Outside of a few menacing cues that appeared in Fire Walk With Me, the short-lived HBO miniseries “Hotel Room,” and “Twin Peaks: The Return” decades later, Lynch and Badalamenti’s rumored “jazz record” remained unheard. Nearly two decades later, Sacred Bones has pried those sessions from the vaults and presented the full picture of Thought Gang. While Lynch remains the marquee name, this unearthed hour of skin-crawling, malevolent, ludicrously doomy spoken-word jazz mostly reveals the vast range of Badalamenti’s talents—not just as an arranger and player, but also as a menacing vocalist. For many of these improvisations, Badalamenti sends his voice through the kind of busted payphone that Captain Beefheart and Tom Waits often used to garble and distort themselves. So startling is Badalamenti’s vocal turn here that, when a disbelieving Lynch first heard him approach the mic and cast a spell on “A Real Indication,” he laughed until he gave himself a hernia.
Thought Gang avoid the smeared dream-pop collaborations with Julee Cruise and the simmering jazz that propelled “Twin Peaks” and Fire Walk with Me. “Logic and Common Sense” bears the barely controlled careening speed and creeping noir of 1980s downtown-era John Zorn, while “Stalin Revisited” veers from pure noise to skin-prickling bowed bass.
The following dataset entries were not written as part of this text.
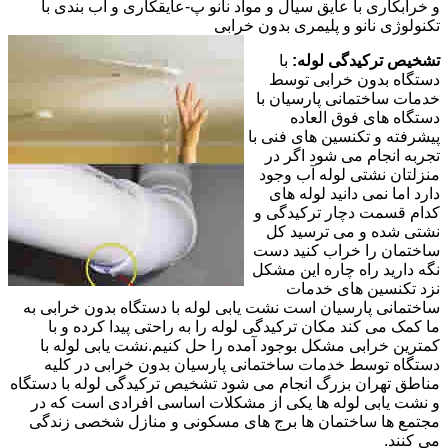
و خرابکاری با عایق سیال و مواد نانو پ-عایقکاری و آب بندی با
تکنولوژی نانو و پلیمری بدون خرابی
تشخیص ترکیدگی لوله:
با
دستگاه بدون خرابی توسط
خدمات ساختمانی پارسیان با
دستگاه های فوق العاده
پیشرفته و تکنسین های فنی با
تجربه انجام می شود اگر در
منزلتان نشتی لوله آب وجود
دارد اما نمی دانید لوله های
کدام قسمت دچار ترکیدگی و
نشتی شده و می ترسید کل
ساختمان را خراب کنید دست
نگه دارید راه چاره این مشکل
نزد تکنسین های خدمات
ساختمانی پارسیان است نشت یابی لوله با دستگاه بدون خرابی به
ما کمک می کند مکان ترکیدگی لوله را به راحتی پیدا کرده و با
کمترین خرابی مشکل بوجود آمده را حل کنیم.نشت یابی لوله با
دستگاه توسط خدمات ساختمانی پارسیان بدون خرابی در کلیه
مناطق تهران بزرگ انجام می شود تشخیص ترکیدگی لوله با دستگاه
و نشت یابی لوله ها یکی از مشکلات اساسی افرادی است که در
مجتمع ها ساختمان ها برج های مسکونی و منازل شخصی زندگی
می کنند.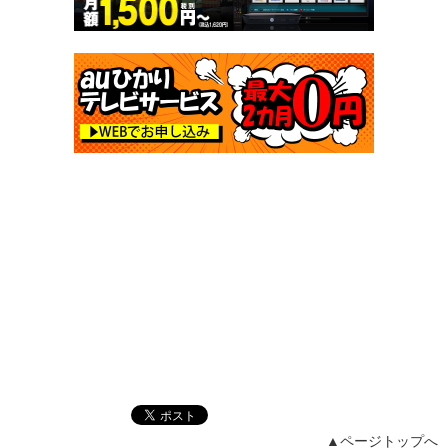
▲ページトップへ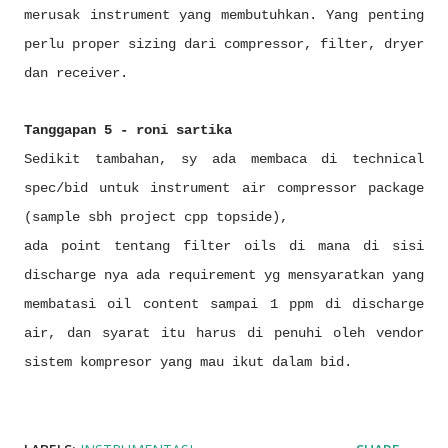
merusak instrument yang membutuhkan. Yang penting
perlu proper sizing dari compressor, filter, dryer
dan receiver.
Tanggapan 5 - roni sartika
Sedikit tambahan, sy ada membaca di technical
spec/bid untuk instrument air compressor package
(sample sbh project cpp topside),
ada point tentang filter oils di mana di sisi
discharge nya ada requirement yg mensyaratkan yang
membatasi oil content sampai 1 ppm di discharge
air, dan syarat itu harus di penuhi oleh vendor
sistem kompresor yang mau ikut dalam bid.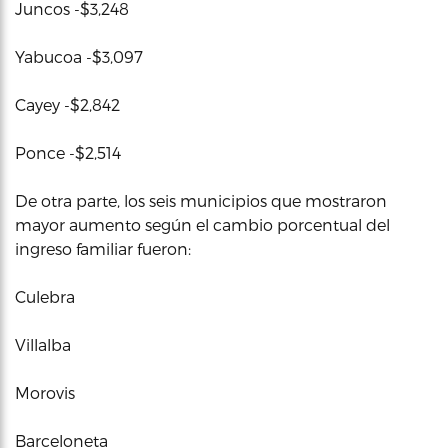
Juncos -$3,248
Yabucoa -$3,097
Cayey -$2,842
Ponce -$2,514
De otra parte, los seis municipios que mostraron
mayor aumento según el cambio porcentual del
ingreso familiar fueron:
Culebra
Villalba
Morovis
Barceloneta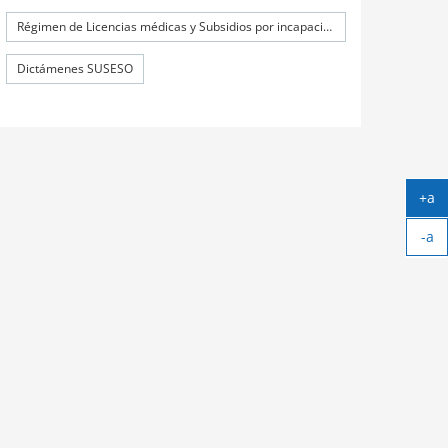
Régimen de Licencias médicas y Subsidios por incapacidad laboral (SIL)
Dictámenes SUSESO
+a
Ag
-a
tex
Ach
tex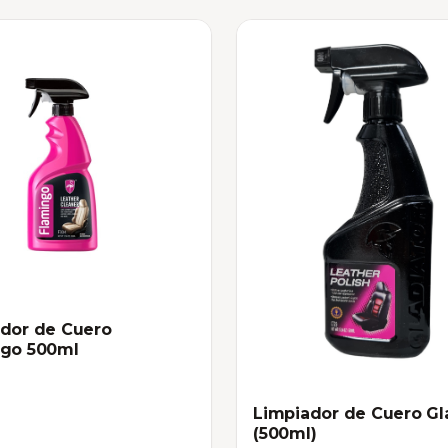
dor de Cuero
ngo 500ml
Limpiador de Cuero Gl
(500ml)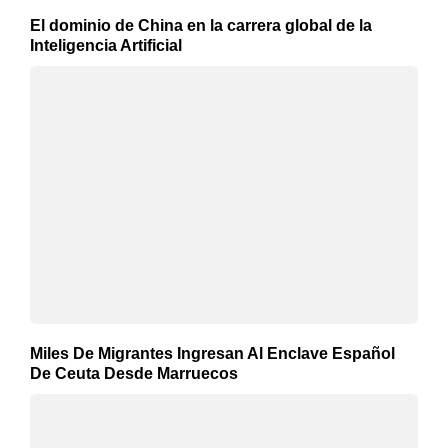
El dominio de China en la carrera global de la
Inteligencia Artificial
Miles De Migrantes Ingresan Al Enclave Español
De Ceuta Desde Marruecos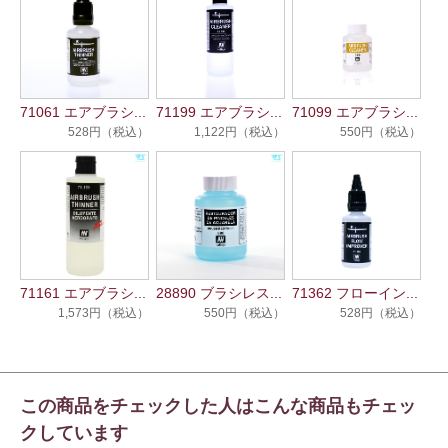
71061 エアブラシ...
71199 エアブラシ...
71099 エアブラシ...
528円（税込）
1,122円（税込）
550円（税込）
71161 エアブラシ...
28890 ブラシレス...
71362 フローイン...
1,573円（税込）
550円（税込）
528円（税込）
この商品をチェックした人はこんな商品もチェッ
クしています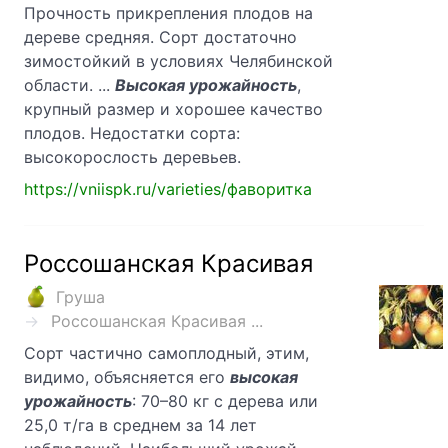
Прочность прикрепления плодов на
дереве средняя. Сорт достаточно
зимостойкий в условиях Челябинской
области. ...
Высокая урожайность
,
крупный размер и хорошее качество
плодов. Недостатки сорта:
высокорослость деревьев.
https://vniispk.ru/varieties/фаворитка
Россошанская Красивая
Груша
Россошанская Красивая ...
Сорт частично самоплодный, этим,
видимо, объясняется его
высокая
урожайность
: 70–80 кг с дерева или
25,0 т/га в среднем за 14 лет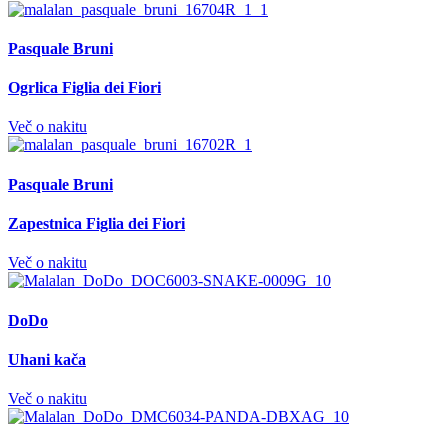
Pasquale Bruni
Ogrlica Figlia dei Fiori
Več o nakitu
Pasquale Bruni
Zapestnica Figlia dei Fiori
Več o nakitu
DoDo
Uhani kača
Več o nakitu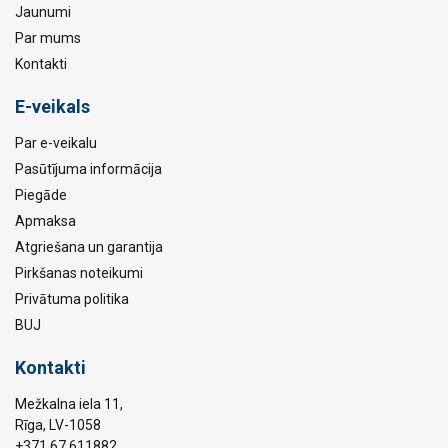
Jaunumi
Par mums
Kontakti
E-veikals
Par e-veikalu
Pasūtījuma informācija
Piegāde
Apmaksa
Atgriešana un garantija
Pirkšanas noteikumi
Privātuma politika
BUJ
Kontakti
Mežkalna iela 11,
Rīga, LV-1058
+371 67 611882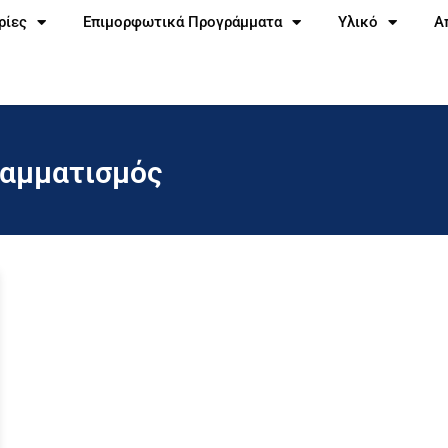
ρίες
Επιμορφωτικά Προγράμματα
Υλικό
Α
ραμματισμός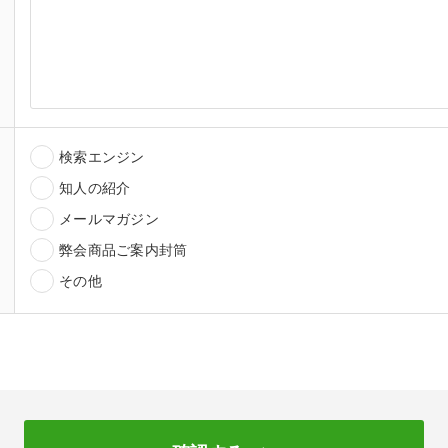
検索エンジン
知人の紹介
メールマガジン
弊会商品ご案内封筒
その他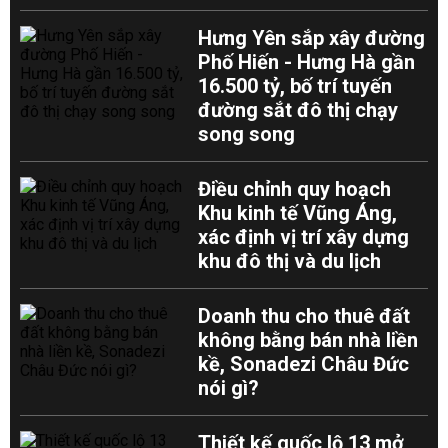
Hưng Yên sắp xây đường
Phố Hiến - Hưng Hà gần
16.500 tỷ, bố trí tuyến
đường sắt đô thị chạy
song song
Điều chỉnh quy hoạch
Khu kinh tế Vũng Áng,
xác định vị trí xây dựng
khu đô thị và du lịch
Doanh thu cho thuê đất
không bằng bán nhà liền
kề, Sonadezi Châu Đức
nói gì?
Thiết kế quốc lộ 13 mở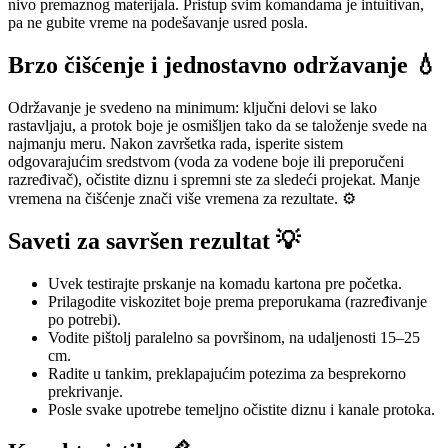
nivo premaznog materijala. Pristup svim komandama je intuitivan,
pa ne gubite vreme na podešavanje usred posla.
Brzo čišćenje i jednostavno održavanje 💧
Održavanje je svedeno na minimum: ključni delovi se lako
rastavljaju, a protok boje je osmišljen tako da se taloženje svede na
najmanju meru. Nakon završetka rada, isperite sistem
odgovarajućim sredstvom (voda za vodene boje ili preporučeni
razređivač), očistite diznu i spremni ste za sledeći projekat. Manje
vremena na čišćenje znači više vremena za rezultate. ⚙️
Saveti za savršen rezultat 💡
Uvek testirajte prskanje na komadu kartona pre početka.
Prilagodite viskozitet boje prema preporukama (razređivanje
po potrebi).
Vodite pištolj paralelno sa površinom, na udaljenosti 15–25
cm.
Radite u tankim, preklapajućim potezima za besprekorno
prekrivanje.
Posle svake upotrebe temeljno očistite diznu i kanale protoka.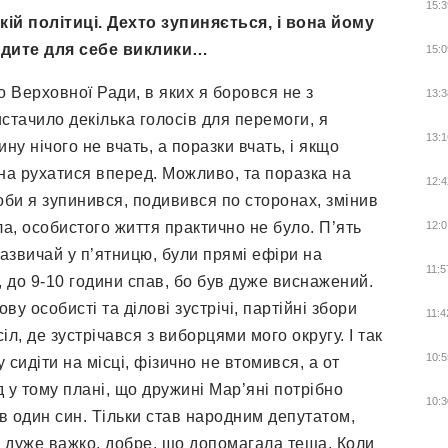
15:3
кій політиці. Дехто зупиняється, і вона йому
одите для себе виклики…
15:0
о Верховної Ради, в яких я боровся не з
13:3
истачило декілька голосів для перемоги, я
13:1
у нічого не вчать, а поразки вчать, і якщо
жна рухатися вперед. Можливо, та поразка на
12:4
оби я зупинився, подивився по сторонах, змінив
ла, особистого життя практично не було. П’ять
12:0
 зазвичай у п’ятницю, були прямі ефіри на
11:5
, до 9-10 години спав, бо був дуже виснажений.
ву особисті та ділові зустрічі, партійні збори
11:4
іл, де зустрічався з виборцями мого округу. І так
10:5
сидіти на місці, фізично не втомився, а от
у тому плані, що дружині Мар’яні потрібно
10:3
ув один син. Тільки став народним депутатом,
ло дуже важко, добре, що допомагала теща. Коли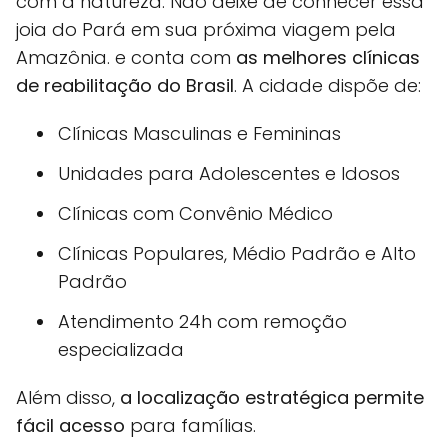
com a natureza. Não deixe de conhecer essa
joia do Pará em sua próxima viagem pela
Amazônia. e conta com
as melhores clínicas
de reabilitação do Brasil
. A cidade dispõe de:
Clínicas Masculinas e Femininas
Unidades para Adolescentes e Idosos
Clínicas com Convênio Médico
Clínicas Populares, Médio Padrão e Alto
Padrão
Atendimento 24h com remoção
especializada
Além disso,
a localização estratégica permite
fácil acesso
para famílias.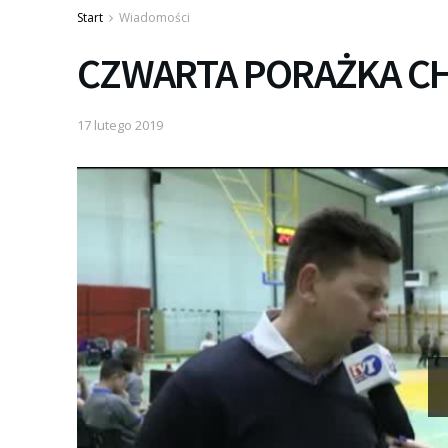
Start
Wiadomości
CZWARTA PORAŻKA C
17 lutego 2019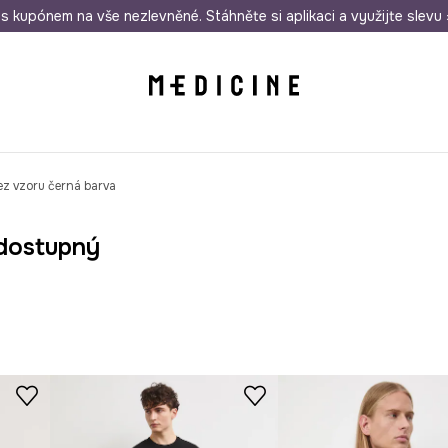
i nákupu nad 1 200 Kč
s kupónem na vše nezlevněné. Stáhněte si aplikaci a využijte slevu 
Odeslání i do 24 hodin
30 
ez vzoru černá barva
dostupný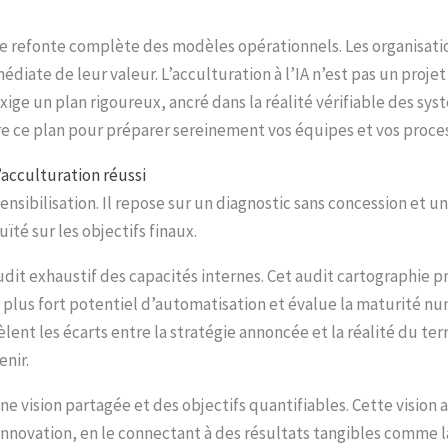
une refonte complète des modèles opérationnels. Les organisatio
iate de leur valeur. L’acculturation à l’IA n’est pas un projet
ige un plan rigoureux, ancré dans la réalité vérifiable des syst
e ce plan pour préparer sereinement vos équipes et vos proce
’acculturation réussi
ensibilisation. Il repose sur un diagnostic sans concession et un
té sur les objectifs finaux.
audit exhaustif des capacités internes. Cet audit cartographie
s à plus fort potentiel d’automatisation et évalue la maturité
lent les écarts entre la stratégie annoncée et la réalité du ter
enir.
e vision partagée et des objectifs quantifiables. Cette vision ar
innovation, en le connectant à des résultats tangibles comme 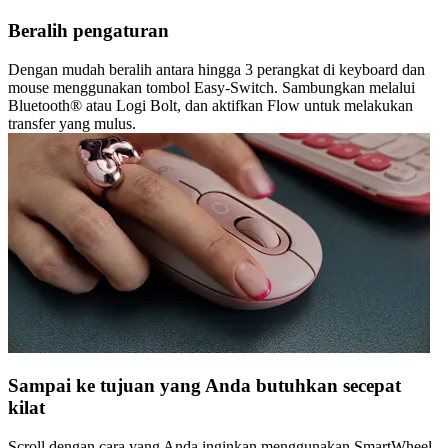
Beralih pengaturan
Dengan mudah beralih antara hingga 3 perangkat di keyboard dan
mouse menggunakan tombol Easy-Switch. Sambungkan melalui
Bluetooth® atau Logi Bolt, dan aktifkan Flow untuk melakukan
transfer yang mulus.
Sampai ke tujuan yang Anda butuhkan secepat
kilat
Scroll dengan cara yang Anda inginkan menggunakan SmartWheel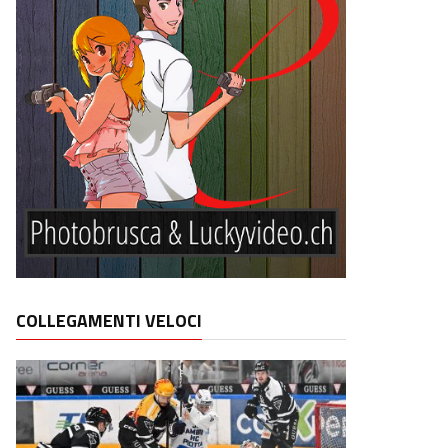
COLLEGAMENTI VELOCI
The industrial ambient of the epic “Frank 2000” will be familiar to anyone who caught Eraserhead at a midnight screening, its smoggy atmosphere even undiminished by unnecessary slap bass.
“Angelo is going to make a complete fool of himself,” Lynch whispered to his engineer during these sessions. He wasn’t altogether wrong. The set hinges on Badalamenti’s circus geek-like need for debasement before the microphone, his unhinged performances making it grimly fascinating and noxious by turns. He repeats “the black dog runs at night” over rubber-band bass and whispering wind; it goes from grim incantation to irritant in under two minutes. “Woodcutters From Fiery Ships” involves a character named Pete and some cats in his backyard, some menacing woodcutters, a boy bleeding from his mouth, and Pete’s apple pie. Badalamenti’s voice is so distorted he nearly drops the call. As frightful and bewildering as a Dion McGregor nightmare, Thought Gang reveals Lynch and Badalamenti’s shared drive to disrupt any through line or logical outcome, the sounds and words as baffling as dream logic.